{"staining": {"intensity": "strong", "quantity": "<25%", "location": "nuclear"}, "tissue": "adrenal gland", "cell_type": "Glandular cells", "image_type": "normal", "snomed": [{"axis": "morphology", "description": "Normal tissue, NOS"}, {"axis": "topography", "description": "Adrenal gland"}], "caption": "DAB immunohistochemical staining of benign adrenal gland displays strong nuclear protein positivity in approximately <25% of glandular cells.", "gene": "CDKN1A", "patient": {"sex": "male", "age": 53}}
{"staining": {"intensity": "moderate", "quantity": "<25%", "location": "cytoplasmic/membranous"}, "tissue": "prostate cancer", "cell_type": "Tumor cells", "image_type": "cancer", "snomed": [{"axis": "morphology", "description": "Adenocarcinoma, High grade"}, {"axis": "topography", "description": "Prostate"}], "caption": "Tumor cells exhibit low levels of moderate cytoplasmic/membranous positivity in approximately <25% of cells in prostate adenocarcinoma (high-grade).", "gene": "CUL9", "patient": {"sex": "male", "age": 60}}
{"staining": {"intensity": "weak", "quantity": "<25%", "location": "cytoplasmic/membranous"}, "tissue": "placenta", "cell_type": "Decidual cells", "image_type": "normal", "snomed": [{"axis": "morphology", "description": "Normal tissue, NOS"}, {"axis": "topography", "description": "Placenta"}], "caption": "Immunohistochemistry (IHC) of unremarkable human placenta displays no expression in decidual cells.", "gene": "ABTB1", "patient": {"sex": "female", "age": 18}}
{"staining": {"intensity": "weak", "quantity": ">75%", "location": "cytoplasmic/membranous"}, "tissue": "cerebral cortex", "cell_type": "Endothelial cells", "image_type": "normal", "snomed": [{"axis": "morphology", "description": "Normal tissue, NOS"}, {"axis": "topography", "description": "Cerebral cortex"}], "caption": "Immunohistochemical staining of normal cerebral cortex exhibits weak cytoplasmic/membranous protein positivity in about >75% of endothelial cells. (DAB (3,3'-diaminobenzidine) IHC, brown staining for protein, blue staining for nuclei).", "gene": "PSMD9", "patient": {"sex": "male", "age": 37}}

::::

= Aim of the task =
Reproduce exactly, please, only the lines from the start of the data above to the line that contains "(IHC) of unremarkable", with both ends kept.

= Your response =
{"staining": {"intensity": "strong", "quantity": "<25%", "location": "nuclear"}, "tissue": "adrenal gland", "cell_type": "Glandular cells", "image_type": "normal", "snomed": [{"axis": "morphology", "description": "Normal tissue, NOS"}, {"axis": "topography", "description": "Adrenal gland"}], "caption": "DAB immunohistochemical staining of benign adrenal gland displays strong nuclear protein positivity in approximately <25% of glandular cells.", "gene": "CDKN1A", "patient": {"sex": "male", "age": 53}}
{"staining": {"intensity": "moderate", "quantity": "<25%", "location": "cytoplasmic/membranous"}, "tissue": "prostate cancer", "cell_type": "Tumor cells", "image_type": "cancer", "snomed": [{"axis": "morphology", "description": "Adenocarcinoma, High grade"}, {"axis": "topography", "description": "Prostate"}], "caption": "Tumor cells exhibit low levels of moderate cytoplasmic/membranous positivity in approximately <25% of cells in prostate adenocarcinoma (high-grade).", "gene": "CUL9", "patient": {"sex": "male", "age": 60}}
{"staining": {"intensity": "weak", "quantity": "<25%", "location": "cytoplasmic/membranous"}, "tissue": "placenta", "cell_type": "Decidual cells", "image_type": "normal", "snomed": [{"axis": "morphology", "description": "Normal tissue, NOS"}, {"axis": "topography", "description": "Placenta"}], "caption": "Immunohistochemistry (IHC) of unremarkable human placenta displays no expression in decidual cells.", "gene": "ABTB1", "patient": {"sex": "female", "age": 18}}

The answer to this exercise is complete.